C’est ensemble que la vie arborera à nouveau ses joyaux. Les enfants, lors de leurs activités communes, font preuve d’une incroyable force et peuvent, à ces moments-là, évoquer les raisons de leurs arrivées en Belgique sans trop ciller. La violence de leurs propos tranche avec l’énergie dégagée par le groupe. Alors, souvent, les sourire de fierté se font voir. On sent pourtant leur difficulté à exprimer, à ressasser ce passé récent – présent pour bien d’autres – et on ne peut que saluer le talent du réalisateur pour aller déceler ces failles en nuances, sans brutalité et avec la distance nécessaire. Quant aux adultes, ils n'interviennent qu’à travers les questions des enfants ou dans un échange direct avec eux. N’en découlent alors que d’infinies preuves d’amour. De celles qui font braver tous les obstacles. Et ce, même lors d'une scène de liesse dans laquelle les enfants regardent les corps de leur parents se mouvoir sur des gammes orientales. C’est le monde qui s’invite à nous et nous rappelle subtilement toute la beauté et la vie qu’il contient et que certains, pour d’obscures raisons économiques, seraient prêts à laisser filer.
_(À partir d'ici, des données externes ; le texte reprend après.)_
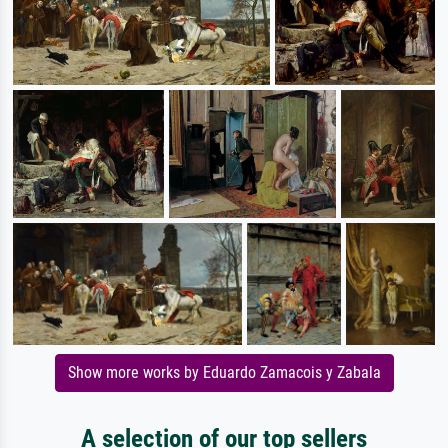
Show more works by Eduardo Zamacois y Zabala
A selection of our top sellers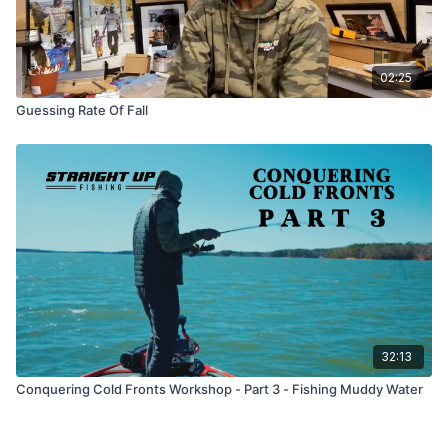
02:25
Guessing Rate Of Fall
32:13
Conquering Cold Fronts Workshop - Part 3 - Fishing Muddy Water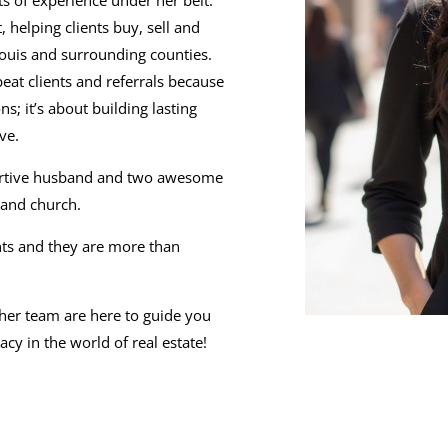
ts of experience under her belt.
 helping clients buy, sell and
 Louis and surrounding counties.
eat clients and referrals because
ns; it’s about building lasting
ve.
pportive husband and two awesome
 and church.
ents and they are more than
 her team are here to guide you
cy in the world of real estate!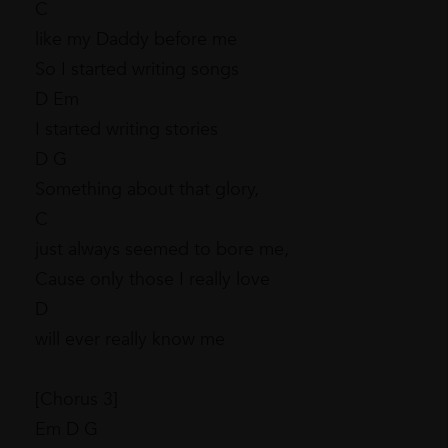
C
like my Daddy before me
So I started writing songs
D Em
I started writing stories
D G
Something about that glory,
C
just always seemed to bore me,
Cause only those I really love
D
will ever really know me
[Chorus 3]
Em D G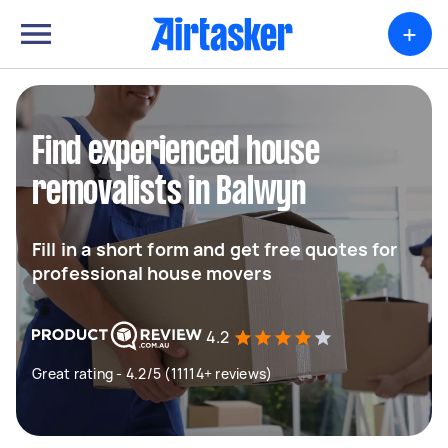
+
Find experienced house
removalists in Balwyn
Fill in a short form and get free quotes for
professional house movers
4.2
Great rating - 4.2/5 (11114+ reviews)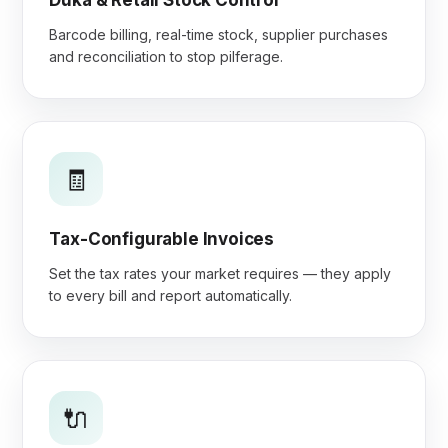
Duka & Retail Stock Control
Barcode billing, real-time stock, supplier purchases
and reconciliation to stop pilferage.
🧾
Tax-Configurable Invoices
Set the tax rates your market requires — they apply
to every bill and report automatically.
🔌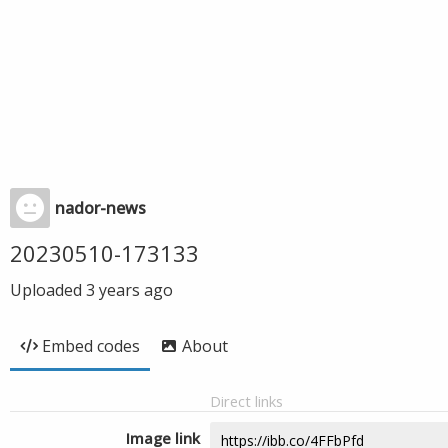
nador-news
20230510-173133
Uploaded
3 years ago
Embed codes
About
Direct links
Image link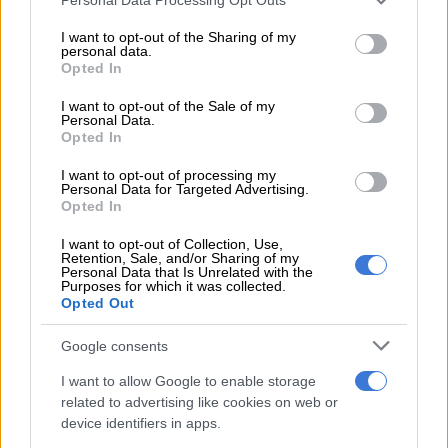
and perhaps his last chance to fulfil the enormous potential
services and may gather and store information including but
many believed would take him to the very top when he burst
not limited to your visit or usage behaviour. You may click to
I want to opt-out of the Sharing of my
personal data.
grant or deny consent to Google and its third-party tags to
into the scene while at SuperSport United.
Opted In
use your data for below specified purposes in below Google
consent section.
For a while, things appeared to be moving in the right
I want to opt-out of the Sale of my
Personal Data.
direction. Mbule impressed during the early rounds of the
Opted In
2025/26 Betway Premiership season and looked like a player
determined to silence his critics. His performances at Pirates
I want to opt-out of processing my
Personal Data for Targeted Advertising.
were so impressive that Bafana Bafana coach Hugo Broos
Opted In
included him in the squad for the last Africa Cup of Nations.
I want to opt-out of Collection, Use,
Retention, Sale, and/or Sharing of my
READ MORE
OPINION: Pirates ticketing blunder is an own
Personal Data that Is Unrelated with the
Purposes for which it was collected.
goal
Opted Out
Google consents
Unfortunately, old habits seem difficult to shake. Mbule
eventually fell out of favour at Pirates and the club has since
I want to allow Google to enable storage
confirmed his departure after just one season. Whether
related to advertising like cookies on web or
injuries played a role during the latter stages of the campaign
device identifiers in apps.
is almost beside the point. What is becoming impossible to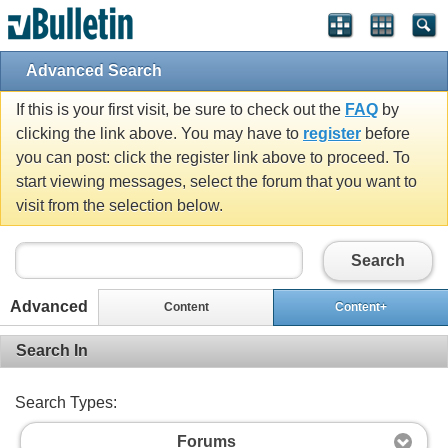
Advanced Search
If this is your first visit, be sure to check out the
FAQ
by
clicking the link above. You may have to
register
before
you can post: click the register link above to proceed. To
start viewing messages, select the forum that you want to
visit from the selection below.
Search
Advanced
Content
Content+
Search In
Search Types:
Forums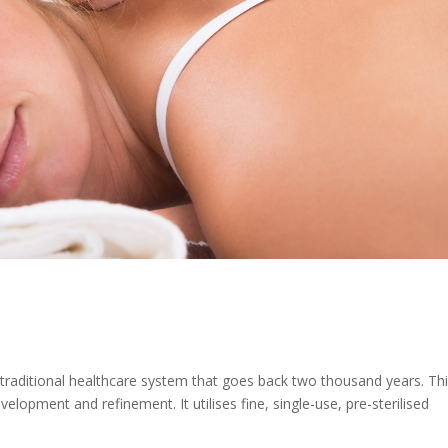
 traditional healthcare system that goes back two thousand years. Th
lopment and refinement. It utilises fine, single-use, pre-sterilised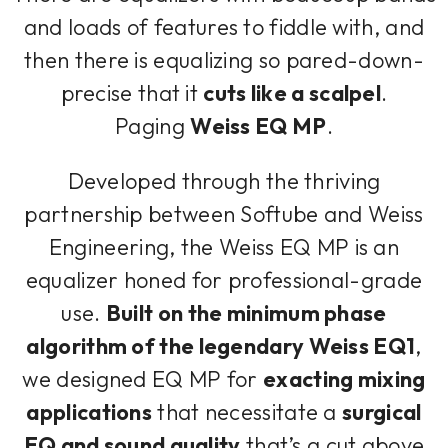
and loads of features to fiddle with, and
then there is equalizing so pared-down-
precise that it
cuts like a scalpel
.
Paging
Weiss EQ MP
.
Developed through the thriving
partnership between Softube and Weiss
Engineering, the Weiss EQ MP is an
equalizer honed for professional-grade
use.
Built on the minimum phase
algorithm of the legendary Weiss EQ1
,
we designed EQ MP for
exacting mixing
applications
that necessitate a
surgical
EQ and sound quality
that’s a cut above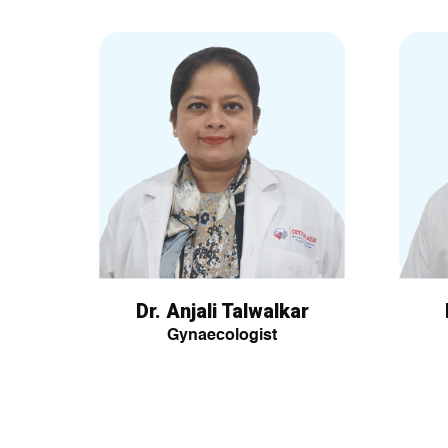
Dr. Anjali Talwalkar
Gynaecologist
Le réalisateur fait preuve d'une grande maîtrise du cadre, quasi toujours en mouvement (les seuls cadres fixes sont ceux présentant les bâtiments officiels et institutions belges), qui sublime ces visages pourtant déjà magnifiques et l’instabilité de leurs sentiments tout en rappelant le mouvement de l’eau dont les traversées auront marqué chaque page importante de l'histoire. Celle-ci en est une, il serait bien temps de s’en rendre compte et de comprendre que le principe même des frontières n’a, aujourd'hui, plus aucun sens. Une valeur obsolète à l’heure du mélange, de la mixité, du métissage, de l’Internet et du libre échange... (Interdire le droit de sol à quelques êtres humains en détresse paraît bien ridicule dans ces conditions). Sans vraiment en faire cas,  Je n'aime plus la mer remue ces réflexions. Dans cette même idée de travail plastique, ce cadre large, étendu, ce Scope agrandit l’horizon de ces jeunes gens à la liberté compromise, tout en offrant un souffle visuel “cinématographique” au spectateur. Il oppose aussi la terreur des propos au caractère paisible de nos campagnes. Une manière de rappeler – à nouveau sans sentence – à quel point le confort nous sépare.
Toujours dans une forte volonté symbolique, le film convoque la nature, les éléments. Outre la mer toujours présente, il est question de vent, de forêt… Ainsi, une fillette, plus touchante que jamais, susurre, voix brisée par l’émotion, à quel point elle n’aime pas son existence. Pas même la forêt qui borde le centre, dit-elle. “Il ne s’y passe que des trucs pas bien. Des trucs qui font peur”. L’universalité d’une peur enfantine face à la monstruosité des peurs fuies dans leur pays. Il n’existe évidemment pas d’échelle de la douleur morale mais, soyons honnêtes, il est parfois bon de remettre les choses à leur place. Les rencontres entre les religions se font, elles aussi, dans la simplicité, près d’un arbre, seul, immense. Ainsi les Inch’Allah yeux dans les yeux avec Maryam, mère du Christ, se marient au pied de cet arbre imposant qui s’érige vers le ciel de la même manière pour tous. Toutes les prières s’en iront dans le même souffle du vent. Et puis la mer, bien sûr. La mer du Nord qui rapporte la joie. Comme un passé que l’on range sans l’oublier. Comme une nouvelle vie à commencer là où elle est possible.